Hukuk Genel Kurulu'nun 2023/1064 E., 2024/196 K. sayılı kararı
Yargıtay Hukuk Genel Kurulu'nun 24.04.2024 tarihli, 2023/1064 E., 2024/196 K. sayılı kararı
T.C.
Yargıtay
Hukuk Genel Kurulu
2023/1064 E., 2024/196 K.
"İçtihat Metni"
MAHKEMESİ :İş Mahkemesi
SAYISI : 2022/351 E., 2022/370 K.
KARAR : Davanın kabulüne
ÖZEL DAİRE KARARI : Yargıtay 10. Hukuk Dairesinin 02.06.2022 tarihli ve
2022/6035 Esas, 2022/8469 Karar sayılı BOZMA kararı
Taraflar arasındaki hizmet tespiti davasından dolayı yapılan yargılama sonunda İlk Derece Mahkemesince davanın kabulüne karar verilmiştir.
Kararın davalı ve fer'î müdahil ... vekilleri tarafından istinaf edilmesi üzerine Bölge Adliye Mahkemesince istinaf başvurularının esastan reddine karar verilmiştir.
Bölge Adliye Mahkemesi kararı davalı ve fer'î müdahil ... vekilleri tarafından temyiz edilmesi üzerine Yargıtay 10. Hukuk Dairesince yapılan inceleme sonunda bozulmuş, İlk Derece Mahkemesi tarafından Özel Daire bozma kararına karşı direnilmiştir.

___

■ Alıştırma A
Karar metnine göre Yargıtay 10. Hukuk Dairesinin bozma kararı hangi tarihi taşımaktadır?
■ Alıştırma B
Karar metninin "MAHKEMESİ :İş Mahkemesi" ifadesinden başlayıp "kararına karşı direnilmiştir." ifadesine kadar, bu ifade de dahil olmak üzere, ilgili bölümünü değiştirmeden yazınız.

___

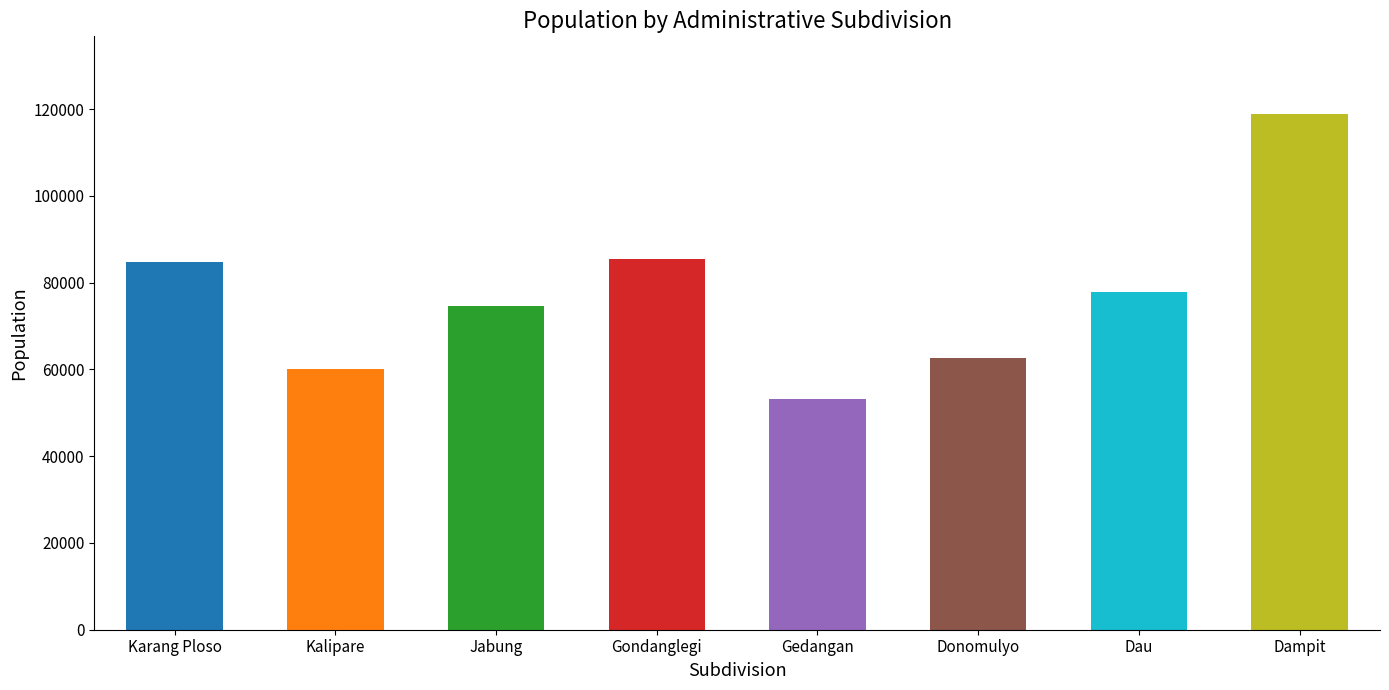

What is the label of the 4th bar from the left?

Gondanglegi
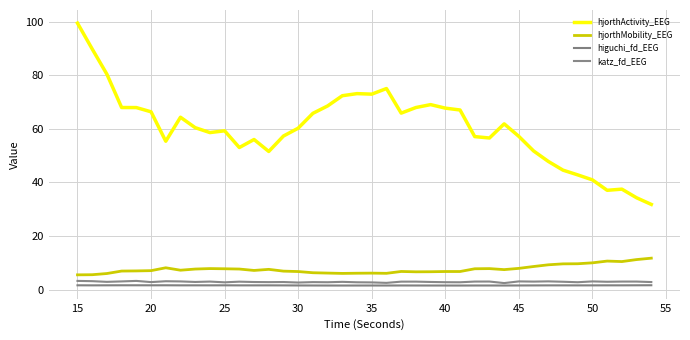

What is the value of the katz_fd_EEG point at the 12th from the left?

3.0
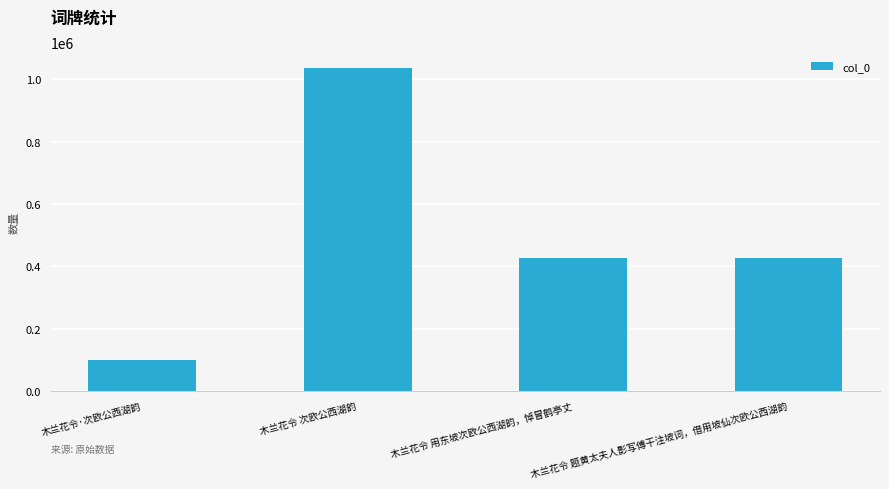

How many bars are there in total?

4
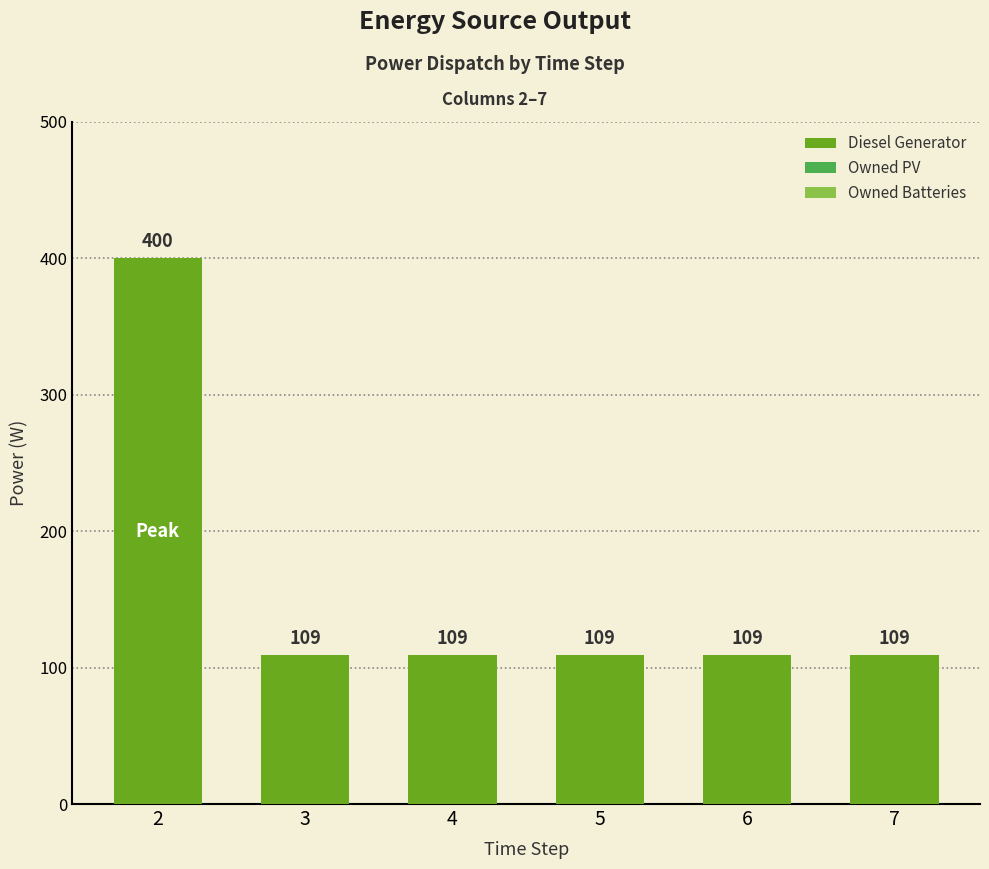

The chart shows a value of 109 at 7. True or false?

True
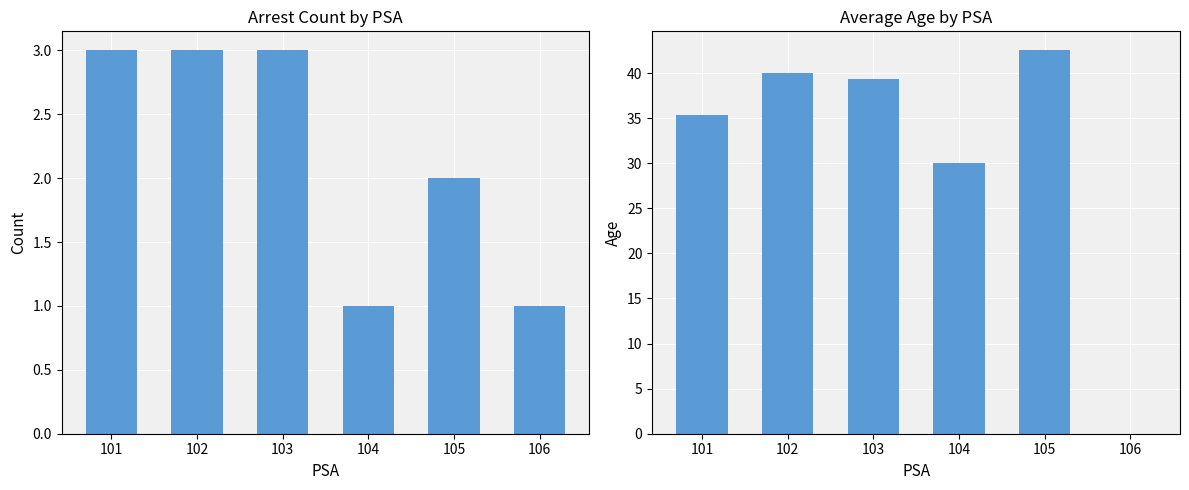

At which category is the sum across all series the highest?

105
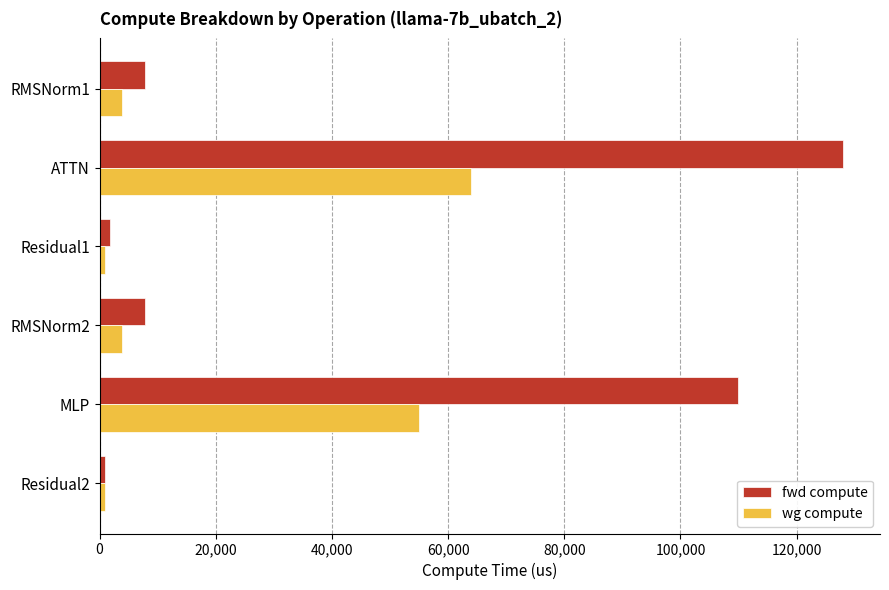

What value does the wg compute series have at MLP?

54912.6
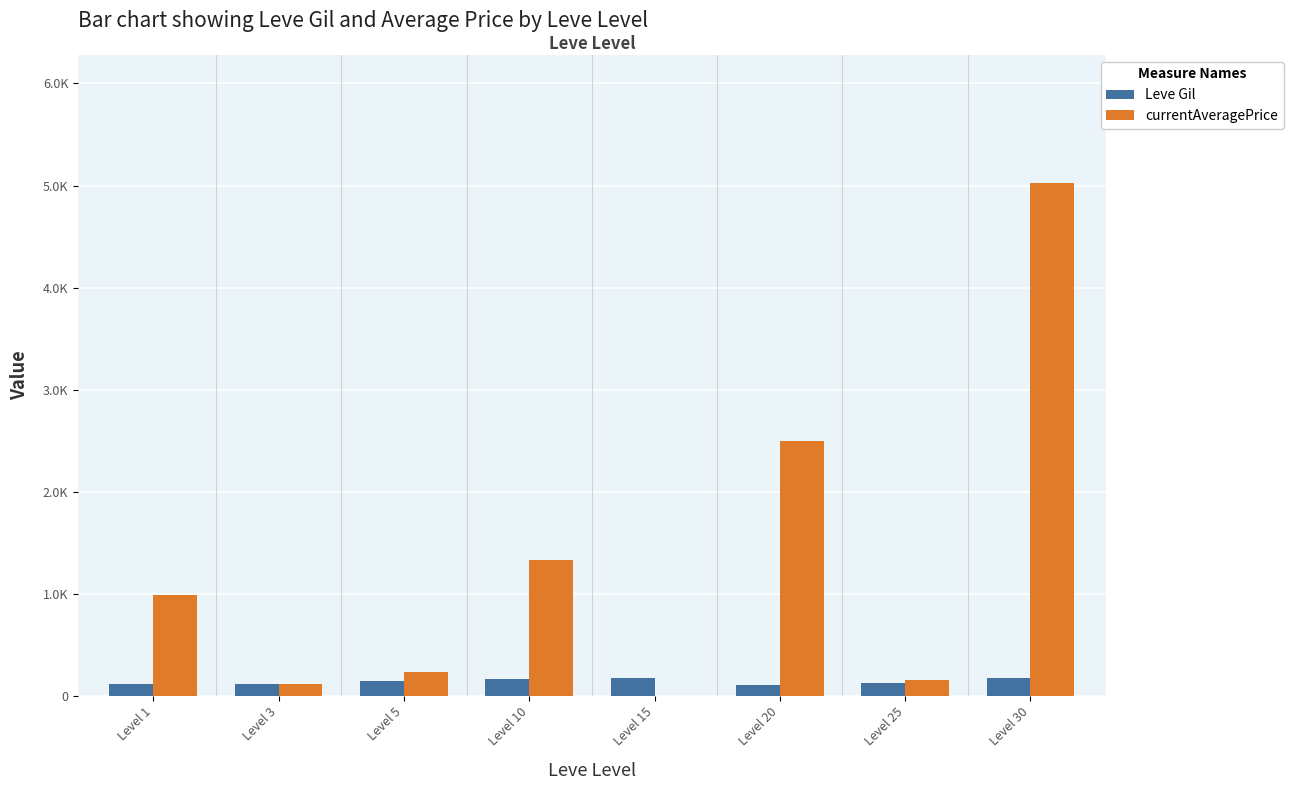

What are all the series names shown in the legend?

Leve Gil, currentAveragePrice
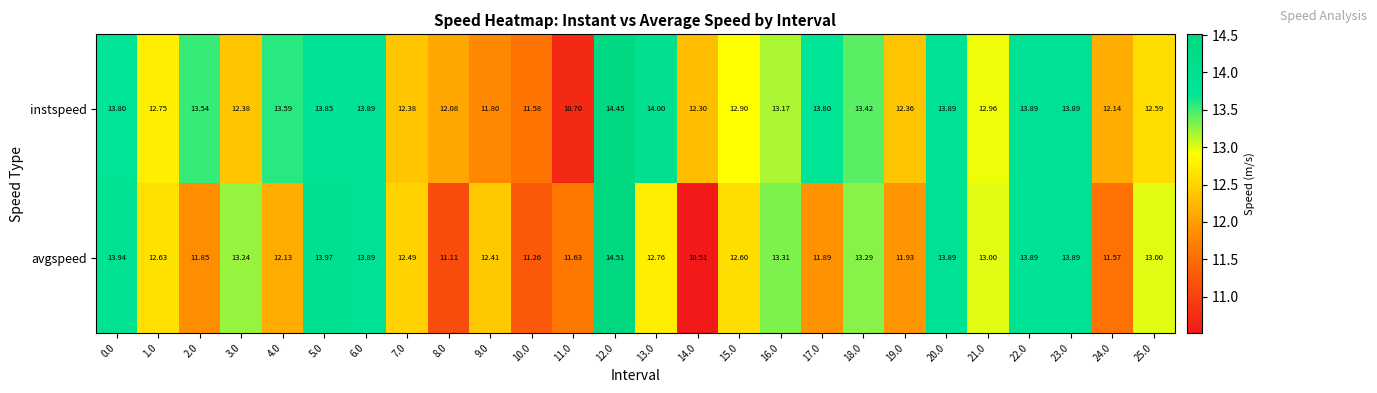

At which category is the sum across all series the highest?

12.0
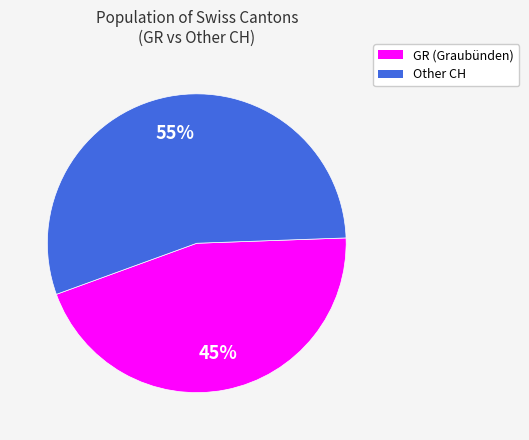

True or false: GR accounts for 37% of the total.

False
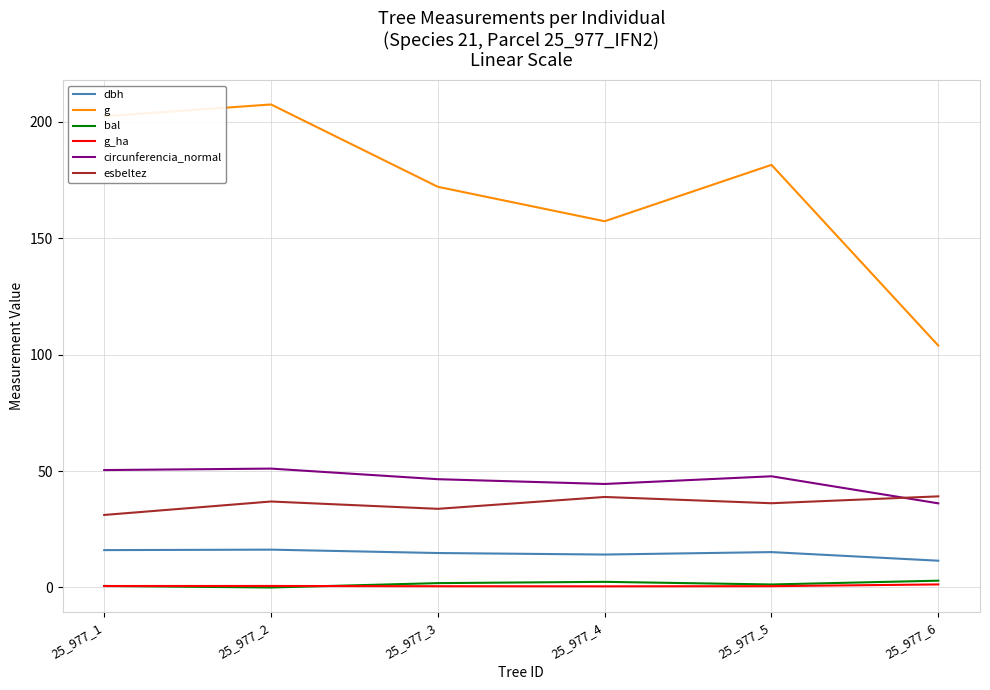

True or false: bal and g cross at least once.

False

___

■ Yazılı Cevap A
02.06.2022 tarihini taşımaktadır.

■ Yazılı Cevap B
MAHKEMESİ :İş Mahkemesi
SAYISI : 2022/351 E., 2022/370 K.
KARAR : Davanın kabulüne
ÖZEL DAİRE KARARI : Yargıtay 10. Hukuk Dairesinin 02.06.2022 tarihli ve
2022/6035 Esas, 2022/8469 Karar sayılı BOZMA kararı
Taraflar arasındaki hizmet tespiti davasından dolayı yapılan yargılama sonunda İlk Derece Mahkemesince davanın kabulüne karar verilmiştir.
Kararın davalı ve fer'î müdahil ... vekilleri tarafından istinaf edilmesi üzerine Bölge Adliye Mahkemesince istinaf başvurularının esastan reddine karar verilmiştir.
Bölge Adliye Mahkemesi kararı davalı ve fer'î müdahil ... vekilleri tarafından temyiz edilmesi üzerine Yargıtay 10. Hukuk Dairesince yapılan inceleme sonunda bozulmuş, İlk Derece Mahkemesi tarafından Özel Daire bozma kararına karşı direnilmiştir.